*TASK GOAL*: Track down each line below containing the string "Silkscreen" and copy it.

*RECORDS FOR THIS TASK*:
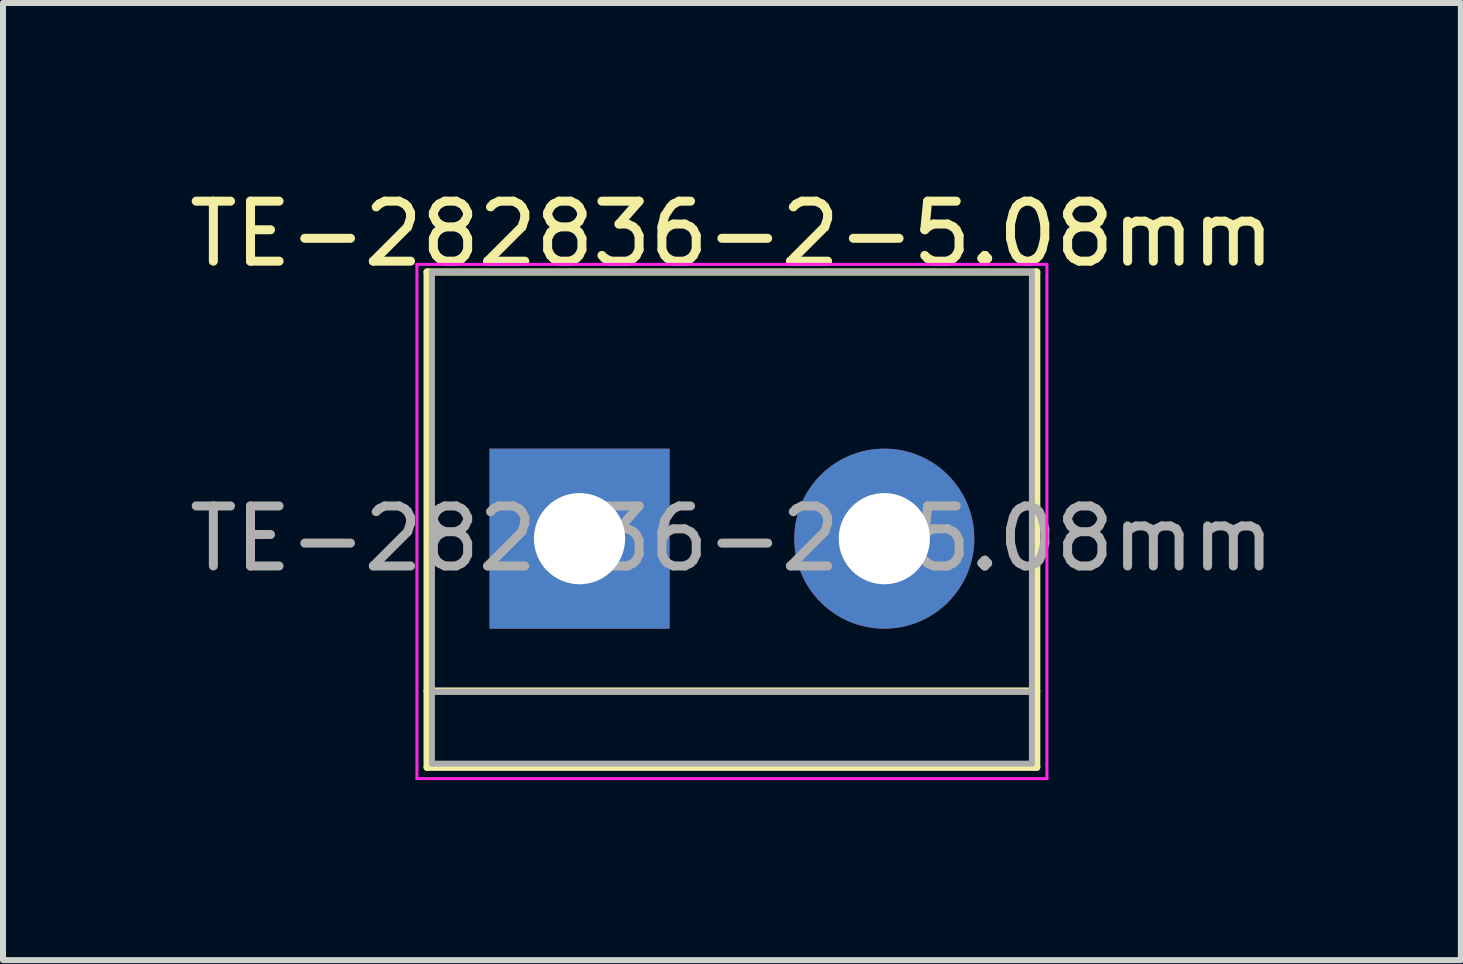
<source format=kicad_pcb>
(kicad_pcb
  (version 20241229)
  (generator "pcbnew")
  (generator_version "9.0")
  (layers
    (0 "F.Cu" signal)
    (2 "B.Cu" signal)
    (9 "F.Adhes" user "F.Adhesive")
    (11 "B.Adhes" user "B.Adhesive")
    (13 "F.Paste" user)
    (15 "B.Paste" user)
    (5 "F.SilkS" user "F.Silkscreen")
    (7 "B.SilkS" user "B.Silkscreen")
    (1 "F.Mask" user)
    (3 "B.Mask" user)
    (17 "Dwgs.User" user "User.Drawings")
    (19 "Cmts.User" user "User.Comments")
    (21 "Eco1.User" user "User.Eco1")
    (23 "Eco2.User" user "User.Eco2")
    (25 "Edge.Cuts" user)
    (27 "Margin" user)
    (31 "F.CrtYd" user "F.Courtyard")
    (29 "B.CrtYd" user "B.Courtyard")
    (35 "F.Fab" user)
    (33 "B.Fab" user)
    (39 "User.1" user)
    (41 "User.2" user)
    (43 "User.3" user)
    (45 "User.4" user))
  (footprint "TE-282836-2-5.08mm"
    (layer "F.Cu")
    (at 6.609 5.928)
    (property "Reference" "TE-282836-2-5.08mm" (at 2.54 -5.08 0) (layer "F.SilkS") (effects (font (size 1 1) (thickness 0.15))))
    (attr through_hole)
    (fp_line (start -2.54 -4.445) (end -2.54 3.81) (stroke (width 0.12) (type solid)) (layer "F.SilkS"))
    (fp_line (start -2.54 3.81) (end 7.62 3.81) (stroke (width 0.12) (type solid)) (layer "F.SilkS"))
    (fp_line (start 7.62 -4.445) (end -2.54 -4.445) (stroke (width 0.12) (type solid)) (layer "F.SilkS"))
    (fp_line (start 7.62 2.54) (end -2.54 2.54) (stroke (width 0.12) (type solid)) (layer "F.SilkS"))
    (fp_line (start 7.62 3.81) (end 7.62 -4.445) (stroke (width 0.12) (type solid)) (layer "F.SilkS"))
    (fp_line (start -2.71 -4.572) (end -2.71 4) (stroke (width 0.05) (type solid)) (layer "F.CrtYd"))
    (fp_line (start -2.71 -4.572) (end 7.79 -4.572) (stroke (width 0.05) (type solid)) (layer "F.CrtYd"))
    (fp_line (start 7.79 4) (end -2.71 4) (stroke (width 0.05) (type solid)) (layer "F.CrtYd"))
    (fp_line (start 7.79 4) (end 7.79 -4.572) (stroke (width 0.05) (type solid)) (layer "F.CrtYd"))
    (fp_line (start -2.46 -4.445) (end -2.46 3.75) (stroke (width 0.1) (type solid)) (layer "F.Fab"))
    (fp_line (start -2.46 3.75) (end 7.54 3.75) (stroke (width 0.1) (type solid)) (layer "F.Fab"))
    (fp_line (start -2.41 2.55) (end 7.49 2.55) (stroke (width 0.1) (type solid)) (layer "F.Fab"))
    (fp_line (start 7.54 -4.445) (end -2.46 -4.445) (stroke (width 0.1) (type solid)) (layer "F.Fab"))
    (fp_line (start 7.54 3.75) (end 7.54 -4.445) (stroke (width 0.1) (type solid)) (layer "F.Fab"))
    (fp_text user "${REFERENCE}" (at 2.54 0 0) (layer "F.Fab") (effects (font (size 1 1) (thickness 0.15))))
    (pad "1" thru_hole rect (at 0 0) (size 3 3) (drill 1.52) (layers "*.Cu" "*.Mask"))
    (pad "2" thru_hole circle (at 5.08 0) (size 3 3) (drill 1.52) (layers "*.Cu" "*.Mask")))
  (gr_rect
    (start -3 -3)
    (end 21.298 12.953)
    (stroke (width 0.1) (type default))
    (fill no)
    (layer "Edge.Cuts")))
</source>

*SOLUTION TO THE EXERCISE*:
    (5 "F.SilkS" user "F.Silkscreen")
    (7 "B.SilkS" user "B.Silkscreen")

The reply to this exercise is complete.